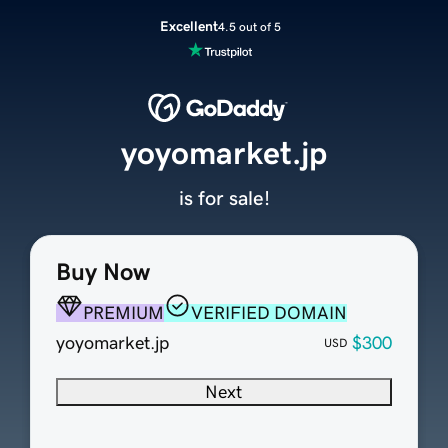
Excellent
4.5 out of 5
yoyomarket.jp
is for sale!
Buy Now
PREMIUM
VERIFIED DOMAIN
yoyomarket.jp
$300
USD
Next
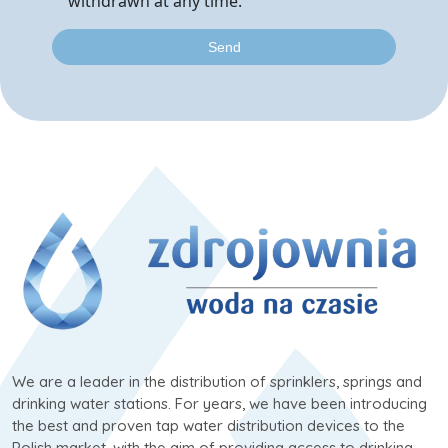
withdrawn at any time.
We are a leader in the distribution of sprinklers, springs and
drinking water stations. For years, we have been introducing
the best and proven tap water distribution devices to the
Polish market, with the aim of providing access to drinking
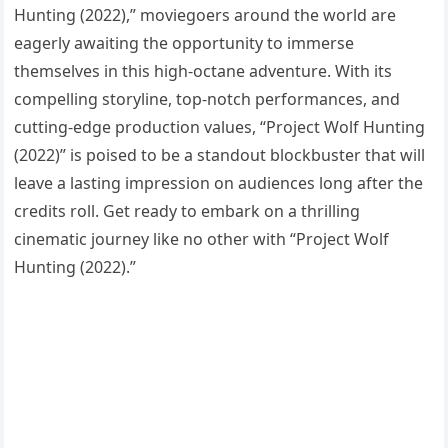
Hunting (2022),” moviegoers around the world are
eagerly awaiting the opportunity to immerse
themselves in this high-octane adventure. With its
compelling storyline, top-notch performances, and
cutting-edge production values, “Project Wolf Hunting
(2022)” is poised to be a standout blockbuster that will
leave a lasting impression on audiences long after the
credits roll. Get ready to embark on a thrilling
cinematic journey like no other with “Project Wolf
Hunting (2022).”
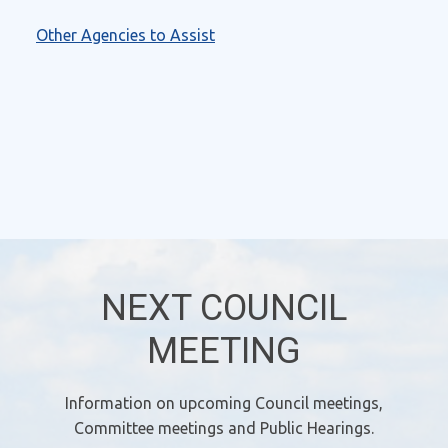
Other Agencies to Assist
NEXT COUNCIL
MEETING
Information on upcoming Council meetings,
Committee meetings and Public Hearings.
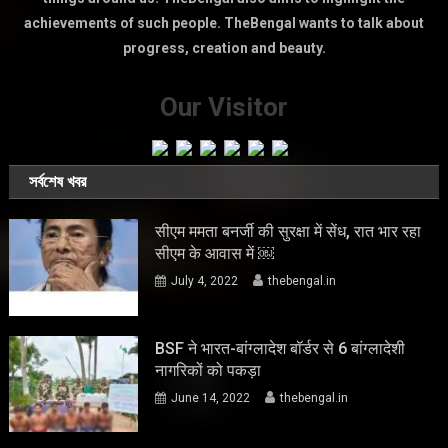
achievements of such people. TheBengal wants to talk about
progress, creation and beauty.
Our Visitor
সর্বশেষ খবর
सीएम ममता बनर्जी की सुरक्षा में सेंध, रात भार रहा
सीएम के आवास में ￼
July 4, 2022
thebengal.in
BSF ने भारत-बांग्लादेश बॉर्डर से 6 बांग्लादेशी
नागरिकों को पकड़ा
June 14, 2022
thebengal.in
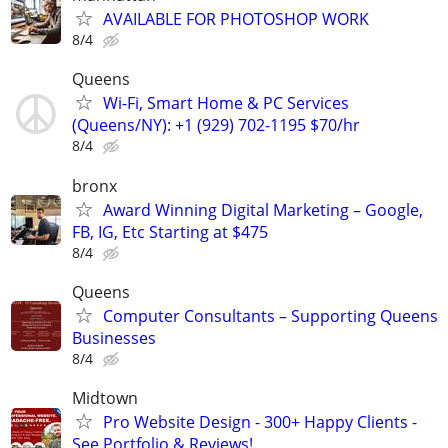
AVAILABLE FOR PHOTOSHOP WORK
8/4
Queens
Wi-Fi, Smart Home & PC Services
(Queens/NY): +1 (929) 702-1195 $70/hr
8/4
bronx
Award Winning Digital Marketing – Google,
FB, IG, Etc Starting at $475
8/4
Queens
Computer Consultants – Supporting Queens
Businesses
8/4
Midtown
Pro Website Design - 300+ Happy Clients -
See Portfolio & Reviews!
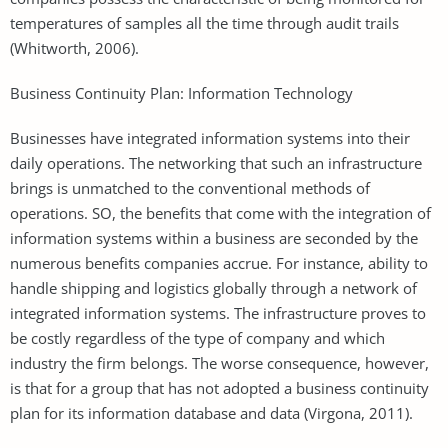
temperatures of samples all the time through audit trails
(Whitworth, 2006).
Business Continuity Plan: Information Technology
Businesses have integrated information systems into their
daily operations. The networking that such an infrastructure
brings is unmatched to the conventional methods of
operations. SO, the benefits that come with the integration of
information systems within a business are seconded by the
numerous benefits companies accrue. For instance, ability to
handle shipping and logistics globally through a network of
integrated information systems. The infrastructure proves to
be costly regardless of the type of company and which
industry the firm belongs. The worse consequence, however,
is that for a group that has not adopted a business continuity
plan for its information database and data (Virgona, 2011).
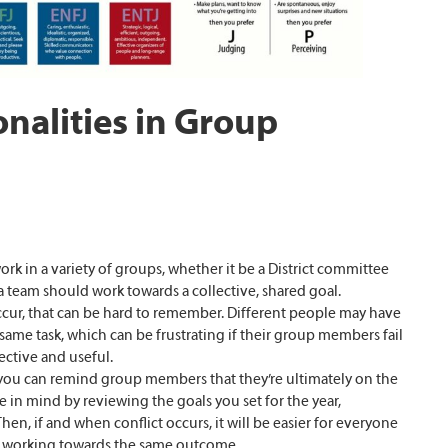
nalities in Group
rk in a variety of groups, whether it be a District committee
 a team should work towards a collective, shared goal.
ur, that can be hard to remember. Different people may have
same task, which can be frustrating if their group members fail
ective and useful.
ou can remind group members that they’re ultimately on the
 in mind by reviewing the goals you set for the year,
en, if and when conflict occurs, it will be easier for everyone
all working towards the same outcome.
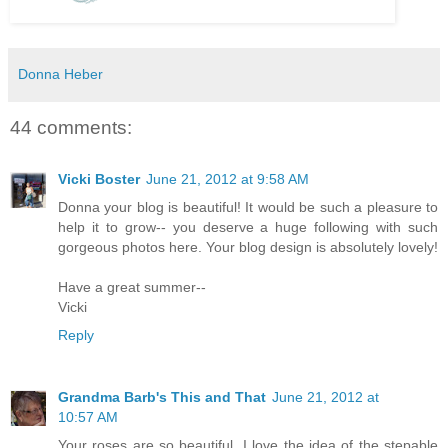
Donna Heber
44 comments:
Vicki Boster
June 21, 2012 at 9:58 AM
Donna your blog is beautiful! It would be such a pleasure to
help it to grow-- you deserve a huge following with such
gorgeous photos here. Your blog design is absolutely lovely!
Have a great summer--
Vicki
Reply
Grandma Barb's This and That
June 21, 2012 at
10:57 AM
Your roses are so beautiful. I love the idea of the stepable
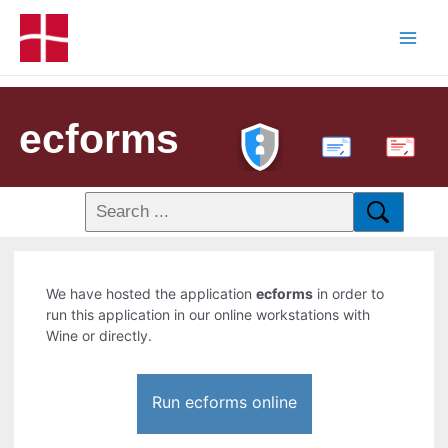
ecforms
PDF
We have hosted the application
ecforms
in order to
run this application in our online workstations with
Wine or directly.
Run ecforms online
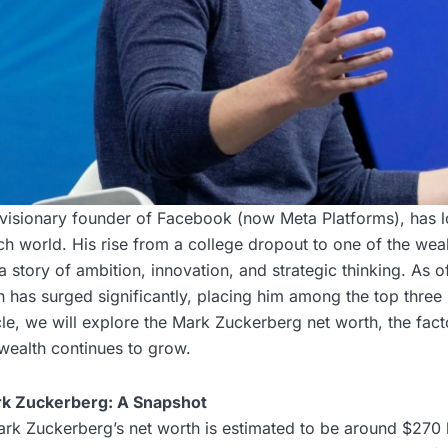
visionary founder of Facebook (now Meta Platforms), has 
ech world. His rise from a college dropout to one of the weal
 a story of ambition, innovation, and strategic thinking. As 
 has surged significantly, placing him among the top three 
icle, we will explore the Mark Zuckerberg net worth, the fact
wealth continues to grow.
rk Zuckerberg: A Snapshot
rk Zuckerberg’s net worth is estimated to be around $270 b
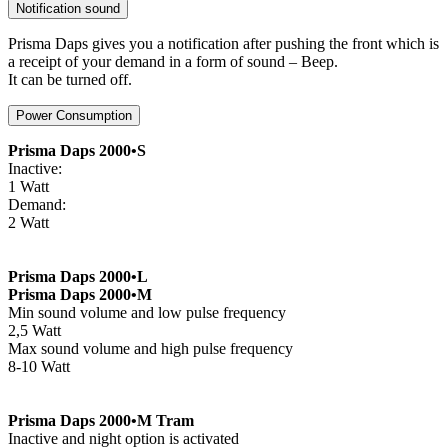
Notification sound
Prisma Daps gives you a notification after pushing the front which is
a receipt of your demand in a form of sound – Beep.
It can be turned off.
Power Consumption
Prisma Daps 2000•S
Inactive:
1 Watt
Demand:
2 Watt
Prisma Daps 2000•L
Prisma Daps 2000•M
Min sound volume and low pulse frequency
2,5 Watt
Max sound volume and high pulse frequency
8-10 Watt
Prisma Daps 2000•M Tram
Inactive and night option is activated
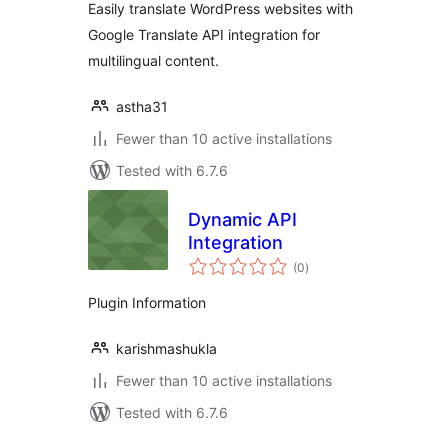
Easily translate WordPress websites with
Google Translate API integration for
multilingual content.
astha31
Fewer than 10 active installations
Tested with 6.7.6
Dynamic API
Integration
total
(0
)
ratings
Plugin Information
karishmashukla
Fewer than 10 active installations
Tested with 6.7.6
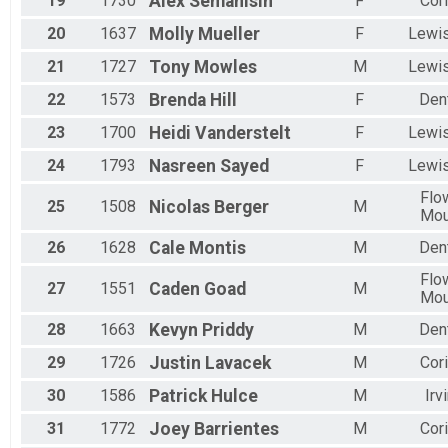
19
1730
Alex
Semanisin
F
Cori
20
1637
Molly
Mueller
F
Lewis
21
1727
Tony
Mowles
M
Lewis
22
1573
Brenda
Hill
F
Den
23
1700
Heidi
Vanderstelt
F
Lewis
24
1793
Nasreen
Sayed
F
Lewis
Flo
25
1508
Nicolas
Berger
M
Mo
26
1628
Cale
Montis
M
Den
Flo
27
1551
Caden
Goad
M
Mo
28
1663
Kevyn
Priddy
M
Den
29
1726
Justin
Lavacek
M
Cori
30
1586
Patrick
Hulce
M
Irv
31
1772
Joey
Barrientes
M
Cori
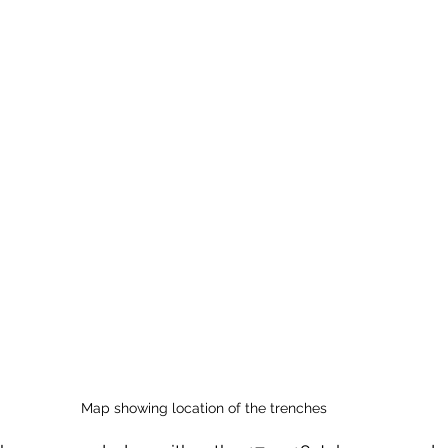
Map showing location of the trenches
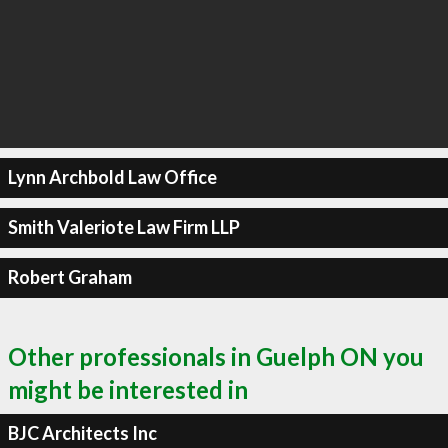
Lynn Archbold Law Office
Smith Valeriote Law Firm LLP
Robert Graham
Other professionals in Guelph ON you
might be interested in
BJC Architects Inc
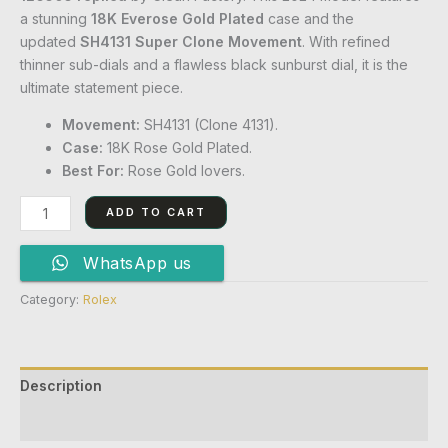
a stunning
18K Everose Gold Plated
case and the
updated
SH4131 Super Clone Movement
. With refined
thinner sub-dials and a flawless black sunburst dial, it is the
ultimate statement piece.
Movement:
SH4131 (Clone 4131).
Case:
18K Rose Gold Plated.
Best For:
Rose Gold lovers.
ADD TO CART
WhatsApp us
Category:
Rolex
Description
Reviews (0)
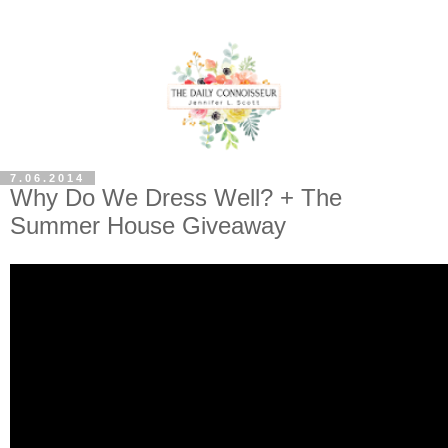
7.06.2014
Why Do We Dress Well? + The
Summer House Giveaway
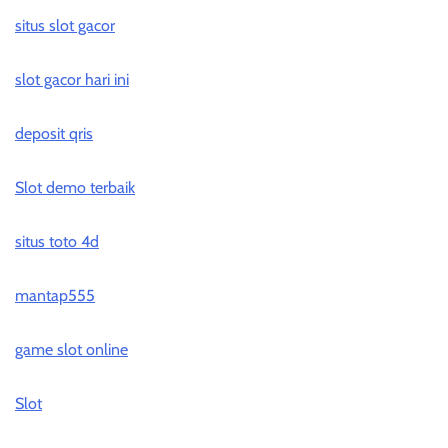
situs slot gacor
slot gacor hari ini
deposit qris
Slot demo terbaik
situs toto 4d
mantap555
game slot online
Slot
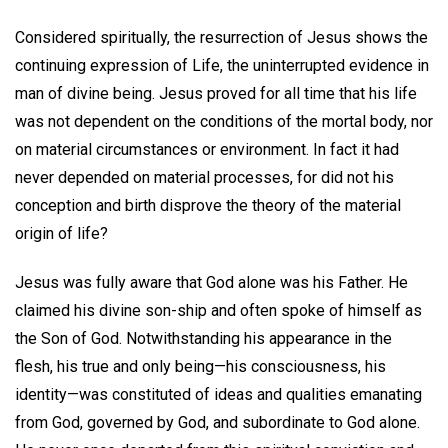
Considered spiritually, the resurrection of Jesus shows the
continuing expression of Life, the uninterrupted evidence in
man of divine being. Jesus proved for all time that his life
was not dependent on the conditions of the mortal body, nor
on material circumstances or environment. In fact it had
never depended on material processes, for did not his
conception and birth disprove the theory of the material
origin of life?
Jesus was fully aware that God alone was his Father. He
claimed his divine son-ship and often spoke of himself as
the Son of God. Notwithstanding his appearance in the
flesh, his true and only being—his consciousness, his
identity—was constituted of ideas and qualities emanating
from God, governed by God, and subordinate to God alone.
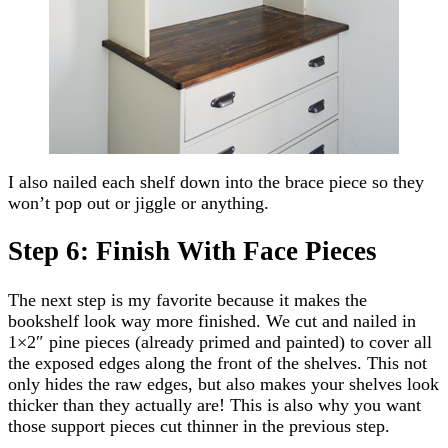
I also nailed each shelf down into the brace piece so they
won’t pop out or jiggle or anything.
Step 6: Finish With Face Pieces
The next step is my favorite because it makes the
bookshelf look way more finished. We cut and nailed in
1×2″ pine pieces (already primed and painted) to cover all
the exposed edges along the front of the shelves. This not
only hides the raw edges, but also makes your shelves look
thicker than they actually are! This is also why you want
those support pieces cut thinner in the previous step.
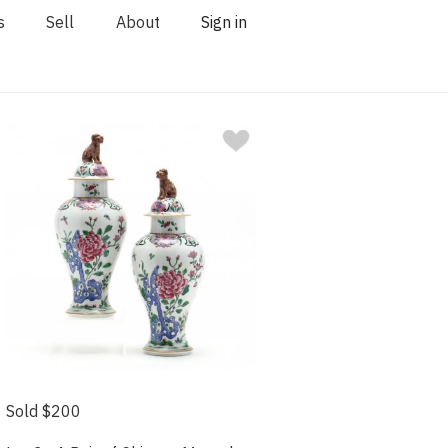
s
Sell
About
Sign in
Sold $200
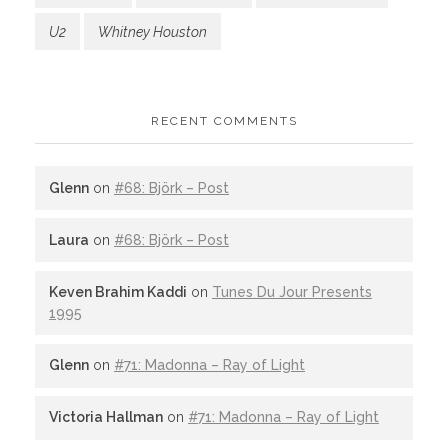
U2
Whitney Houston
RECENT COMMENTS
Glenn
on
#68: Björk – Post
Laura
on
#68: Björk – Post
Keven Brahim Kaddi
on
Tunes Du Jour Presents
1995
Glenn
on
#71: Madonna – Ray of Light
Victoria Hallman
on
#71: Madonna – Ray of Light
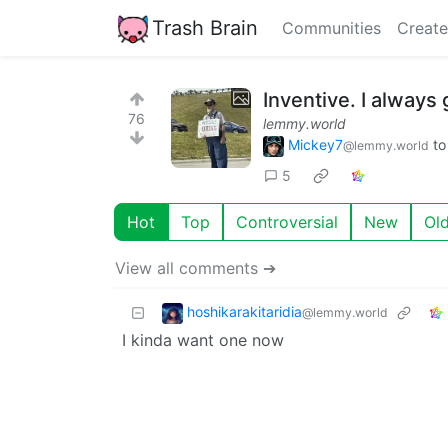
Trash Brain
Communities
Create
Inventive. I always 
76
lemmy.world
Mickey7
t
@lemmy.world
5
Hot
Top
Controversial
New
Ol
View all comments ➔
hoshikarakitaridia
@lemmy.world
I kinda want one now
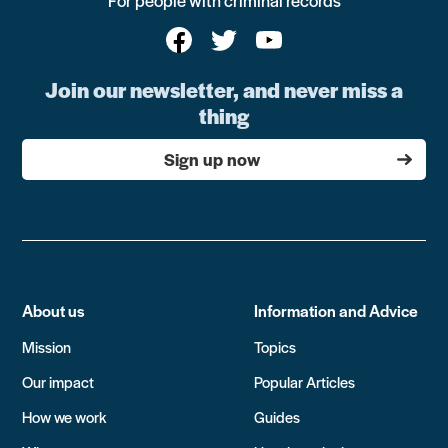
For people with criminal records
Join our newsletter, and never miss a
thing
Sign up now
About us
Information and Advice
Mission
Topics
Our impact
Popular Articles
How we work
Guides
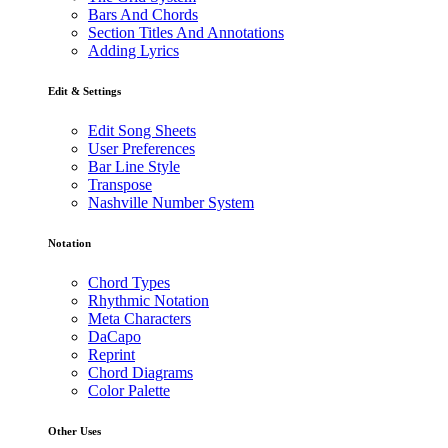
Bars And Chords
Section Titles And Annotations
Adding Lyrics
Edit & Settings
Edit Song Sheets
User Preferences
Bar Line Style
Transpose
Nashville Number System
Notation
Chord Types
Rhythmic Notation
Meta Characters
DaCapo
Reprint
Chord Diagrams
Color Palette
Other Uses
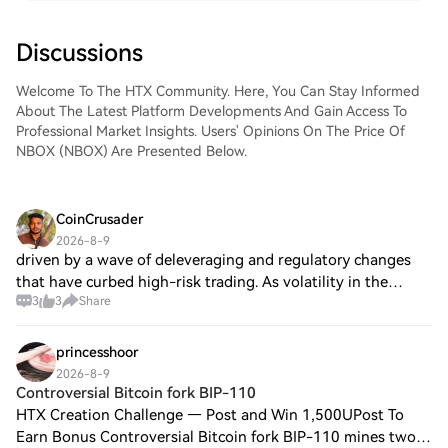
Discussions
Welcome To The HTX Community. Here, You Can Stay Informed
About The Latest Platform Developments And Gain Access To
Professional Market Insights. Users' Opinions On The Price Of
NBOX (NBOX) Are Presented Below.
CoinCrusader
2026-8-9
driven by a wave of deleveraging and regulatory changes
that have curbed high-risk trading. As volatility in the
3
3
Share
broader market reaches a two-month low, subtle shifts
within individual stocks like BEA
princesshoor
2026-8-9
Controversial Bitcoin fork BIP-110
HTX Creation Challenge — Post and Win 1,500UPost To
Earn Bonus Controversial Bitcoin fork BIP-110 mines two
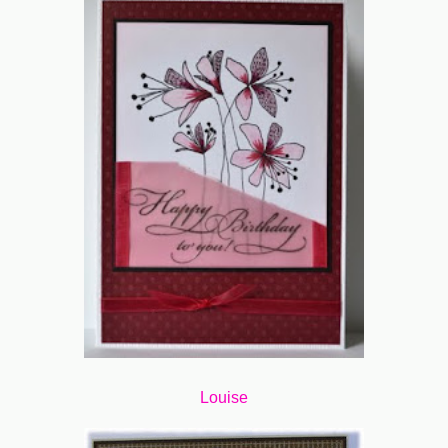
Louise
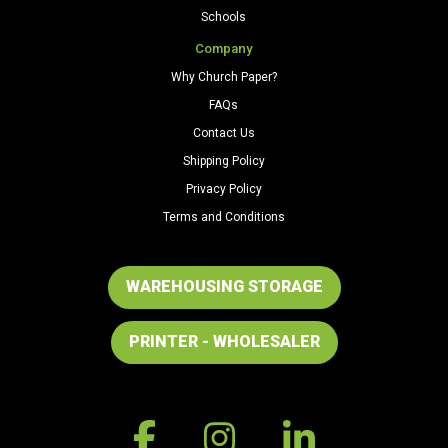
Schools
Company
Why Church Paper?
FAQs
Contact Us
Shipping Policy
Privacy Policy
Terms and Conditions
WAREHOUSING STORAGE
PRINTER - WHOLESALER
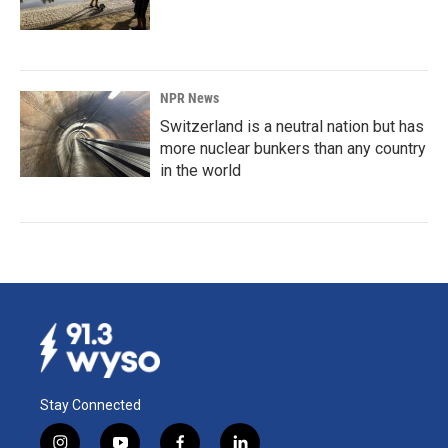
NPR News
Switzerland is a neutral nation but has
more nuclear bunkers than any country
in the world
Stay Connected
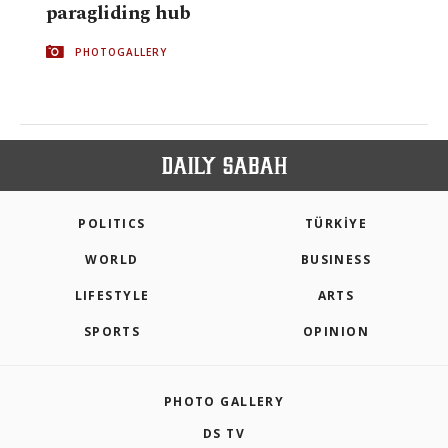
paragliding hub
PHOTOGALLERY
POLITICS
TÜRKİYE
WORLD
BUSINESS
LIFESTYLE
ARTS
SPORTS
OPINION
PHOTO GALLERY
DS TV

------------------------

Zadanie do wykonania → W ilu wierszach powyższego materiału występuje słowo „Businesses”? Policz je i podaj wyłącznie liczbę.

Rozwiązanie zadania → 2